Exercise directions ::
The lines from the one holding "(202, 130) none" to the end of the records below, exactly as written, are the only thing to return.

Revision comparison data ::
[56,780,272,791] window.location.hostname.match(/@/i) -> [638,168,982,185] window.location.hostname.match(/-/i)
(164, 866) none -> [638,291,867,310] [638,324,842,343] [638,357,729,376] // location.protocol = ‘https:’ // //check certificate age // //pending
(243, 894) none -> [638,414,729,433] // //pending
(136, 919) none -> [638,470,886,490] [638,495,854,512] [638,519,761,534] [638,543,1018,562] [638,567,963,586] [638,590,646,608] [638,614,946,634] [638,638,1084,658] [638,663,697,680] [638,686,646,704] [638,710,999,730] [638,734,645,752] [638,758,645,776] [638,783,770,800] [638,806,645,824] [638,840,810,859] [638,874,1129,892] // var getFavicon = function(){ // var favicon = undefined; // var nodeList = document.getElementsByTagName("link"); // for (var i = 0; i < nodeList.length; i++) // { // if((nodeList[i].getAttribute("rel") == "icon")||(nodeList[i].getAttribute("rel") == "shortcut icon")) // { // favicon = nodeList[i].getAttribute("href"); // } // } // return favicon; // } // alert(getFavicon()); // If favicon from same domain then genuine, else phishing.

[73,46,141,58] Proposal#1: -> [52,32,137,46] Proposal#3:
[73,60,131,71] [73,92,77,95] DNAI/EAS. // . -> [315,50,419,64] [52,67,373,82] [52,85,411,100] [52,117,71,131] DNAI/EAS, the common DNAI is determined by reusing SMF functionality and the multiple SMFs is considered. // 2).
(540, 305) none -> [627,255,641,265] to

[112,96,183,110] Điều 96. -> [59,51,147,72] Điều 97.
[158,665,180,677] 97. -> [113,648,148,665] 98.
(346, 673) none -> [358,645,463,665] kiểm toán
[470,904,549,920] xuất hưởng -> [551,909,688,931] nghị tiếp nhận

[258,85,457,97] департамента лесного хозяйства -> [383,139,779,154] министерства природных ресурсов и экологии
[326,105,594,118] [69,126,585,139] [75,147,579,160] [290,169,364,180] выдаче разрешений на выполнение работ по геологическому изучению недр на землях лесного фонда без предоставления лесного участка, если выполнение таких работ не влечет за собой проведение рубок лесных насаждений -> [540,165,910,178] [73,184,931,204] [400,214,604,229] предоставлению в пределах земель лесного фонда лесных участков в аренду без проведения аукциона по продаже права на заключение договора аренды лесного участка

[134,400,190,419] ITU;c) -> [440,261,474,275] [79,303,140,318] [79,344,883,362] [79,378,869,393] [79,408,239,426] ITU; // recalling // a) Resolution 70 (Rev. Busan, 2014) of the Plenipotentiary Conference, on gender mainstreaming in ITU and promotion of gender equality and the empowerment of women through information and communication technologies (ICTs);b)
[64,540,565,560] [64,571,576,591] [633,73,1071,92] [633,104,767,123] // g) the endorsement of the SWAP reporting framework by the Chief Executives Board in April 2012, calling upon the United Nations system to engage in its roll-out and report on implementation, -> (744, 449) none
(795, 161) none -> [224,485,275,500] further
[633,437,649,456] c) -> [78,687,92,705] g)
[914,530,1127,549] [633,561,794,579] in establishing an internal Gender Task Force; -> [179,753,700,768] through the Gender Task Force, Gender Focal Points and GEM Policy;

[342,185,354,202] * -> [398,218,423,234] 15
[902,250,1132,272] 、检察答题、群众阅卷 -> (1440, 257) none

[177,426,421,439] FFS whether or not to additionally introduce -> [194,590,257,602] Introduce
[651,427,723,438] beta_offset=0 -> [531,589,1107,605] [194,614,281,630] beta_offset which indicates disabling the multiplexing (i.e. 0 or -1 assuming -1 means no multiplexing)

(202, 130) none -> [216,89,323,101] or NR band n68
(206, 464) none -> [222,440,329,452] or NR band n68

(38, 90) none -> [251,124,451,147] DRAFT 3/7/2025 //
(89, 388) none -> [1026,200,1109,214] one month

Response to this exercise ::
(202, 130) none -> [216,89,323,101] or NR band n68
(206, 464) none -> [222,440,329,452] or NR band n68

(38, 90) none -> [251,124,451,147] DRAFT 3/7/2025 //
(89, 388) none -> [1026,200,1109,214] one month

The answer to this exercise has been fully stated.